Я, однако, не двигаюсь с места и полулежу на земле. Как быть? Очевидно, продолжать свое дело. Рана вряд ли опасна, раз я не чувствую боли.
— Больно? — снова обращается ко мне бай Стоян.
— Нет, — отвечаю я равнодушно.
— Иди, иди, — говорит он, — а то потеряешь много крови…
— Куда?
— Куда глаза глядят…
И тут же советует:
— Догоняй ефрейтора Стаматко, ищите санитаров…
— Да ведь нужно доложить….
— Я доложу… Давай поторапливайся!
Опираюсь на винтовку, но чувствую, что силы покидают меня. Только теперь я ощущаю боль… И какую боль! Пуля попала в лодыжку!
С трудом пробираемся мы по полузасыпанному окопу.
— Санитар! Эй, куда санитары делись! — кричит Стаматко; голос его ударяется о стенки окопа и бесшумно опадает, как проколотый мяч.
— Не туда! — кричит кто-то сзади нас и, потянув за рукав, толкает в другой ход. — Идите прямо, и дай вам бог!
Словно выбравшиеся из преисподней, мы в изумлении озираем дивный мир божий. Странно! Шум боя доносится сюда глухим сдавленным эхом.
— Да где же санитары? — спрашивает Стаматко и громко кричит: — Эй, люди, где здесь перевязочный пункт?
Навстречу нам идут солдаты с патронными ящиками на плечах. Они машинально, не поднимая головы, отвечают:
— Близко, близко, вон там, за теми скалами.
Стаматко спешит, и я не поспеваю за ним. Опираясь обеими руками на винтовку, с трудом волоку раненую ногу. Ловлю его взгляд и, не замечая в нем сочувствия, говорю:
— Стаматко, ты иди себе к перевязочному пункту, там встретимся.
— Верно, — кривя губы, соглашается он, — я поспешу. Болит, братец, ох, как бо-ли-ит!
Но шагов через десять я снова нагоняю его: сидит, поджидая меня.
— Что случилось? — спрашиваю.
— Тебя жду, пойдем вместе. Вижу, ты не можешь идти, еще упадешь где-нибудь, беда будет.
Уже совсем, рассвело: прохладно. Вокруг все незнакомо и таинственно. По обеим сторонам тропинки усыпанные цветами кусты шиповника. Вдали — небольшая поляна с группой тонких белых березок. Там — перевязочный пункт. Напрягая последние силы, добираемся до него.
Здесь полно раненых. Единственный фельдшер и два санитара усердно работают, — но за кого раньше приняться?

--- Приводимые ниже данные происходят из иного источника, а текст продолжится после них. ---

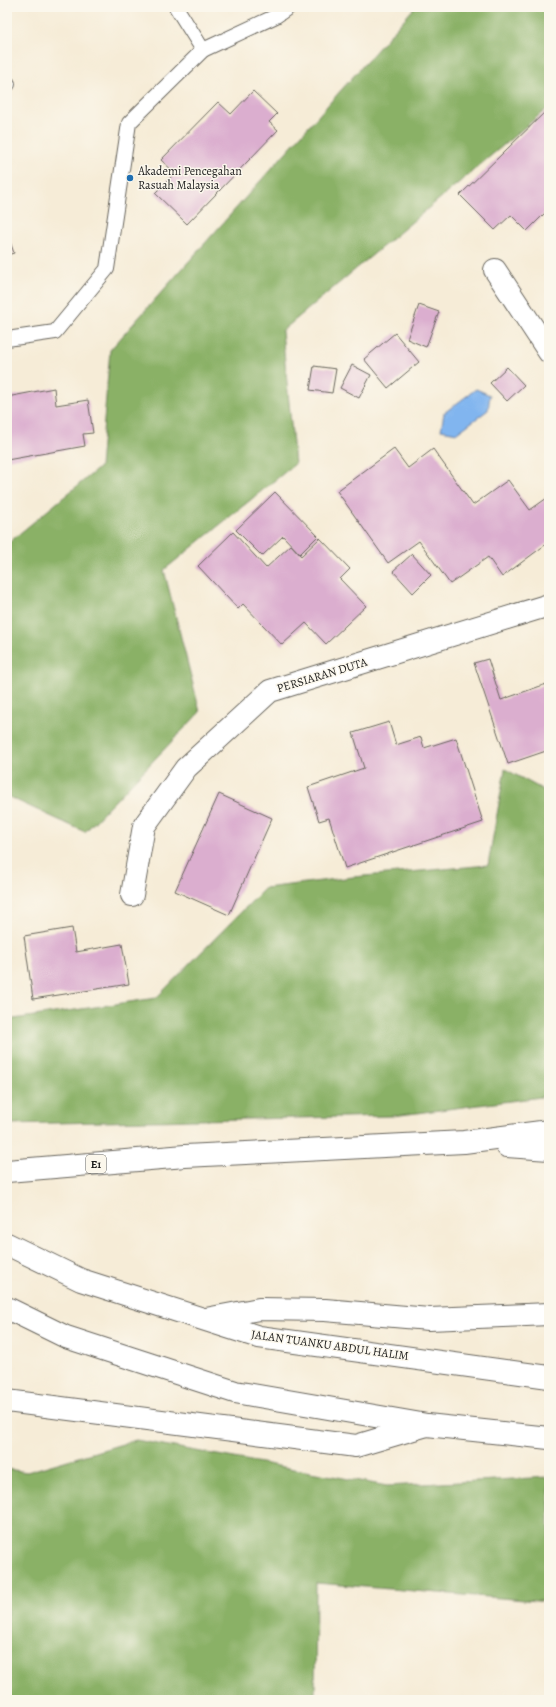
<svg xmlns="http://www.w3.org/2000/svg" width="556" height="1707" viewBox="0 0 556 1707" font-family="Alegreya,serif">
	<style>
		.forest { fill: #8ab166; stroke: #536641 }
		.water { fill: #81b5ef; stroke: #4e6886 }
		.building { fill: #dbaecf }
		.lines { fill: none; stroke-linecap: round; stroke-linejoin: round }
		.lane-casing { stroke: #68655d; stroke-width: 16 }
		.street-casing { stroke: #68655d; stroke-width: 24 }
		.primary-casing { stroke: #68655d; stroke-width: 24 }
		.highway-casing { stroke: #68655d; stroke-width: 24 }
		.lane { stroke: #fff; stroke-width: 14 }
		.street { stroke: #fff; stroke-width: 22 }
		.primary { stroke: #fff; stroke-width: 22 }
		.highway { stroke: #fff; stroke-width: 22 }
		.poi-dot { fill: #1f6fb2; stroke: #fbf7ec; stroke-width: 1.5 }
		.labels { text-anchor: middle; stroke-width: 3; stroke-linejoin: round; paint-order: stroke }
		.shield { fill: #fbf7ec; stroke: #5f5e5a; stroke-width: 1 }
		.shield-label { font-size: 11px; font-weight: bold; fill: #1c1c1c }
		.poi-label { font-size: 12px; fill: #1c1c1c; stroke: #fbf7ec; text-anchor: start }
		.street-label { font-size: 12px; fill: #1c1c1c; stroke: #fbf7ec }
	</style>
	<rect width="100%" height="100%" fill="#fbf7ec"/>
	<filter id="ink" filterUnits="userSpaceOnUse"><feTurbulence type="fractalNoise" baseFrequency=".025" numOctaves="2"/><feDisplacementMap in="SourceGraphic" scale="8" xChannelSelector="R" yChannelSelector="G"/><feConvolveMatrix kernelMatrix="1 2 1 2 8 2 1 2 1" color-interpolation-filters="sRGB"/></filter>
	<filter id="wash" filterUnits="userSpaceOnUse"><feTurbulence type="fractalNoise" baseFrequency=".012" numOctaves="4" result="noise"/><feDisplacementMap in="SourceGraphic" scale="16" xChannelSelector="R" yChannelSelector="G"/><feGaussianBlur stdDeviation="0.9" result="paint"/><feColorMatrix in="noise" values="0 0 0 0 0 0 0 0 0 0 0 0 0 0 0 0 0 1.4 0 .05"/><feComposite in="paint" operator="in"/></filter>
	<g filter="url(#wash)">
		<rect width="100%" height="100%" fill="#f6ecd7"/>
		<g class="forest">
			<polygon points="415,7 549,7 549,107 282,331 295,464 164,570 200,712 85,832 7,796 7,544 100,467 110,350"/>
			<polygon points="505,769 549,793 549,1096 393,1116 7,1124 7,1020 156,998 265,888 353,877 488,865"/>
			<polygon points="136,1440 387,1486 549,1477 549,1602 316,1583 315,1700 7,1700 7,1469 27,1472"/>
		</g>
		<polygon class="water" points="476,389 490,395 488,410 457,433 441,430 444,413"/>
		<g id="blocks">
			<g class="building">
				<polygon points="253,91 277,114 269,122 278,130 187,224 155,193 175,173 161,160 218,102 231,114"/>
				<polygon points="549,108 549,209 527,231 511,215 495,230 460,195"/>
				<polygon points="7,233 14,253 7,255"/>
				<polygon points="419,305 439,312 426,347 407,339"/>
				<polygon points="395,333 419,362 388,388 364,359"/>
				<polygon points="352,365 371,375 359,398 340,388"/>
				<polygon points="314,366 336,369 332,393 310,390"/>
				<polygon points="507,367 524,385 507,401 490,383"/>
				<polygon points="54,388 56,405 88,400 93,433 83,434 85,446 7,460 7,397"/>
				<polygon points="394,449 408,468 433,449 473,505 508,480 530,510 547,498 549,502 549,542 502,577 488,557 450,584 419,541 388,563 337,491"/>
				<polygon points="275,492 318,536 300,554 283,536 262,556 236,530"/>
				<polygon points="233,532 266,568 291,545 301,556 320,538 350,569 340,579 366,606 326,644 306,623 282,645 243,604 238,609 198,566"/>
				<polygon points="412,554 431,575 413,593 393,571"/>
				<polygon points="488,659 501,700 549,683 549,750 508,764 474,663"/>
				<polygon points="389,722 396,745 421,737 424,748 456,738 483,822 345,868 329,818 319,821 308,787 364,768 353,733"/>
				<polygon points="219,794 272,818 229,915 175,891"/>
				<polygon points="72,928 76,952 122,944 129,984 33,999 24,936"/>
			</g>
		</g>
	</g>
	<g filter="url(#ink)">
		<use href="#blocks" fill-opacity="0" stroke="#68655d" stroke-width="1"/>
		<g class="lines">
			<defs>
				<g id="lane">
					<polyline points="176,7 203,50 276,16 289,7"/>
					<polyline points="7,84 8,84"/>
					<polyline points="7,339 55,332 107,269 129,123 203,50"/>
				</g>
				<g id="street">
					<polyline points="495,270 549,352"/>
					<polyline points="132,895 144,826 186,768 270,691 549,605"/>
				</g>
				<g id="primary">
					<polyline points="507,1146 549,1149"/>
					<polyline points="324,1149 464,1142 549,1131"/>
					<polyline points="7,1244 81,1280 259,1337 549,1377"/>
					<polyline points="7,1308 66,1337 235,1392 427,1425 549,1438"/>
					<polyline points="206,1319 259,1309 325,1310 429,1319 549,1314"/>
				</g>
				<g id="highway">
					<polyline points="7,1171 185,1156 324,1149"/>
					<polyline points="7,1401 356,1446 427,1425"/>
				</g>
			</defs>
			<use href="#lane" class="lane-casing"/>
			<use href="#street" class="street-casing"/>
			<use href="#primary" class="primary-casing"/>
			<use href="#highway" class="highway-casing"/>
			<use href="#lane" class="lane"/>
			<use href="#street" class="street"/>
			<use href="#primary" class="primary"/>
			<use href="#highway" class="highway"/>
		</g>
	</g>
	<circle class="poi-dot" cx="130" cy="178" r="4"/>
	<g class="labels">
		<rect class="shield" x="86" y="1155" width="20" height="18" rx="3"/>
		<g class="shield-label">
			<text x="96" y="1168">E1</text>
		</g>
		<g class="poi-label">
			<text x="138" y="175">Akademi Pencegahan<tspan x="138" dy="14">Rasuah Malaysia</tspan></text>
		</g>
		<g class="street-label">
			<text transform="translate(322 675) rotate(-17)" y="4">PERSIARAN DUTA</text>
			<text transform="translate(330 1345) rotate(8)" y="4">JALAN TUANKU ABDUL HALIM</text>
		</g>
	</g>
	<rect width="556" height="1707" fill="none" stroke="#fbf7ec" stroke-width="24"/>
</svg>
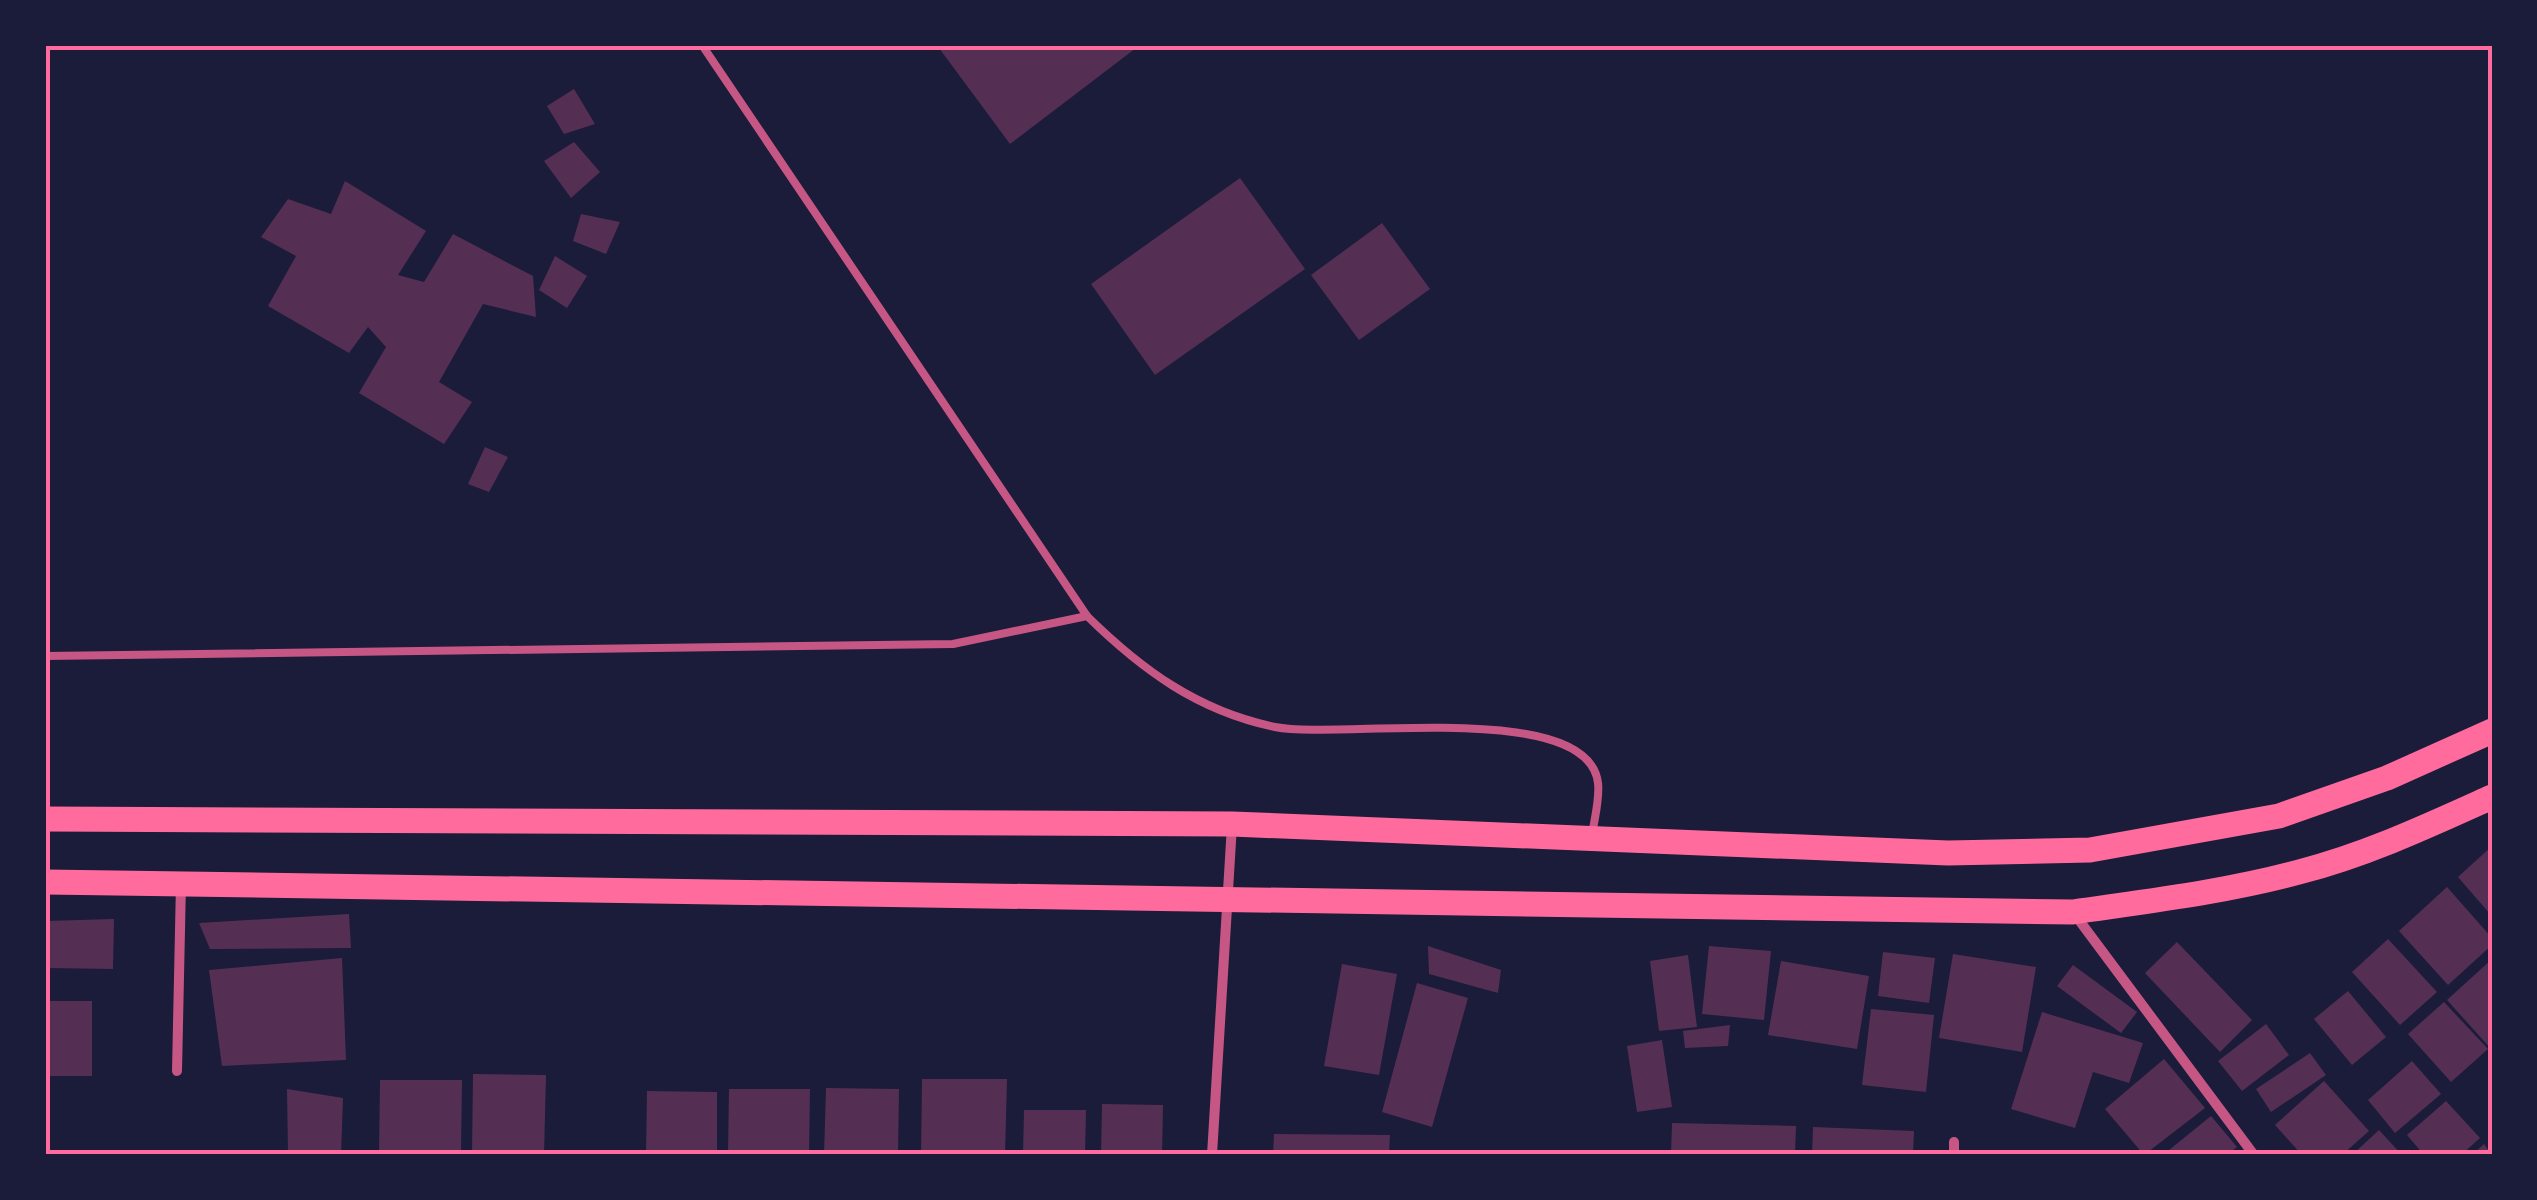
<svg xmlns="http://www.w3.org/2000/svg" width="2537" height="1200" viewBox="0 0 2537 1200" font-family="'PT Serif',serif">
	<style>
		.building { fill: #542f53 }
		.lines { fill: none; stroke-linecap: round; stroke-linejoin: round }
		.service { stroke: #c65784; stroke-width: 8 }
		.minor { stroke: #c65784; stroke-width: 10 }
		.primary { stroke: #ff6b9d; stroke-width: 25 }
		.neatline { fill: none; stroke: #ff6b9d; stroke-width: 4 }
	</style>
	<rect width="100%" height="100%" fill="#1b1b3a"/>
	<g class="building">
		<polygon points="943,45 1140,45 1010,144 939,48"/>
		<polygon points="574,89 595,124 564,134 547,106"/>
		<polygon points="574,142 600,172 571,198 544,161"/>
		<polygon points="1240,178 1305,269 1155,375 1091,284"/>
		<polygon points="345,181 426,231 398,275 424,282 453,234 533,276 536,317 483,304 439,382 472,402 444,444 359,393 386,347 368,327 349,353 268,306 296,256 261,237 288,199 331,214"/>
		<polygon points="581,214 620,222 606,254 573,241"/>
		<polygon points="1382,223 1430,289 1359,340 1311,275"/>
		<polygon points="555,256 587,276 567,308 539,290"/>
		<polygon points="485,447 508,457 489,492 468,484"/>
		<polygon points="2492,846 2492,912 2490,914 2458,877"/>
		<polygon points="2447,887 2492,938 2492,945 2448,985 2399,931"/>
		<polygon points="349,914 351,948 210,949 199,923"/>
		<polygon points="114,919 113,969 45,968 45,921"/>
		<polygon points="2388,939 2437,992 2400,1025 2352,972"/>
		<polygon points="2177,942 2252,1020 2220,1052 2145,973"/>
		<polygon points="1428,946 1501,970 1498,993 1429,974"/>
		<polygon points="1709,946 1771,951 1764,1020 1702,1014"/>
		<polygon points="1883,952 1935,958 1929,1003 1878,996"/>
		<polygon points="1953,954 2036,967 2022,1052 1939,1038"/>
		<polygon points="1688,955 1697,1027 1659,1031 1650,961"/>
		<polygon points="342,958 346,1060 222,1066 209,970"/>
		<polygon points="2492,959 2492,1050 2447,1000"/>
		<polygon points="1781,961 1869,976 1857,1049 1768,1035"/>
		<polygon points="1342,964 1397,974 1379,1075 1324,1066"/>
		<polygon points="2073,965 2137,1012 2121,1033 2057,986"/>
		<polygon points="1417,983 1468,998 1432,1127 1382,1112"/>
		<polygon points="2348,991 2386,1037 2352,1065 2314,1019"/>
		<rect x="45" y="1001" width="47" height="75"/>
		<polygon points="2444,1002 2488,1049 2451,1082 2408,1034"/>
		<polygon points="1871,1009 1934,1015 1926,1092 1862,1085"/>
		<polygon points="2042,1012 2143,1043 2129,1083 2093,1072 2075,1128 2011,1109"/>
		<polygon points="2266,1024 2289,1055 2242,1091 2218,1061"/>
		<polygon points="1730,1025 1728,1046 1685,1048 1683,1031"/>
		<polygon points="1662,1040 1672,1107 1637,1112 1627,1046"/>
		<polygon points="2310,1053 2326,1075 2271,1112 2256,1089"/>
		<polygon points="2164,1059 2205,1108 2144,1155 2105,1109"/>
		<polygon points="2412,1061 2441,1094 2395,1133 2368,1100"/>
		<polygon points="473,1074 546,1075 544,1155 472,1155"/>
		<polygon points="922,1079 1007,1079 1005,1155 921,1155"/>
		<polygon points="380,1080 462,1080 461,1155 379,1155"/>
		<polygon points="2324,1081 2369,1131 2342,1155 2302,1155 2275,1125"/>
		<polygon points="826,1088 899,1089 898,1155 824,1155"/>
		<polygon points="287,1089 343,1098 341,1155 288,1155"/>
		<polygon points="729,1089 810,1089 809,1155 728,1155"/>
		<polygon points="647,1091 717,1092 717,1155 646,1155"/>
		<polygon points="2446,1101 2480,1138 2461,1155 2424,1155 2407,1135"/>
		<polygon points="1102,1104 1163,1105 1162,1155 1101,1155"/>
		<polygon points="1024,1110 1086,1110 1085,1155 1023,1155"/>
		<polygon points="2211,1116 2237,1147 2227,1155 2163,1155"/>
		<polygon points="1672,1123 1796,1126 1795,1155 1671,1155"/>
		<polygon points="1813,1127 1914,1131 1913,1155 1812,1155"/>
		<polygon points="2379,1130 2402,1155 2352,1155"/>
		<polygon points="1274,1134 1390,1135 1389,1155 1273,1155"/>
		<polygon points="2484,1144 2492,1155 2472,1155"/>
	</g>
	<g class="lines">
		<g class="service">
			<path d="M702 45 1087 616C1142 670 1198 711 1275 727 1338 740 1588 698 1598 783 1600 799 1594 820 1592 836"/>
			<polyline points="45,656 953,644 1087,616"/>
		</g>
		<g class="minor">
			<polyline points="2073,912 2254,1155"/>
			<polyline points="177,1071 181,883"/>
			<polyline points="1212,1155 1232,825"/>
			<polyline points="1954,1155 1954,1142"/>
		</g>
		<g class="primary">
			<polyline points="45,819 1232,824 1948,853 2090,850 2279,816 2387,778 2492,731"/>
			<path d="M45 882 2073 912C2148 901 2225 892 2299 872 2366 855 2430 825 2492 797"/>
		</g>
	</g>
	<rect width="2537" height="1200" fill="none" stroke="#1b1b3a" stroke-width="95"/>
	<rect x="48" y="48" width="2442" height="1104" class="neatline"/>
</svg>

Стоны, оханье, брань, проклятия, изувеченные тела — совсем как на бойне.
Кто-то говорит, словно для того, чтобы облегчить боль:
— А мы снова отбросили их, мать их сербскую разэтак.
— О своей матери лучше подумай, вот останешься без ног — будешь как бурдюк с дерьмом, тогда узнаешь! — злобно отвечает другой, рассерженный «пафосом» первого, столь неуместным в этой обстановке.
Подходит и наша очередь. Стаматко ранен в локоть — кость раздроблена, даже смотреть тяжело. Моя нога тоже не лучше. Мне разрезали сапог до самого низа и перебинтовали ногу. Но это только для того, чтобы остановить кровотечение. Теперь нам нужно как-то добираться дальше — до полкового лазарета по ту сторону Брегалницы, в село Драмчу. Туда, по крайней мере, направил нас фельдшер.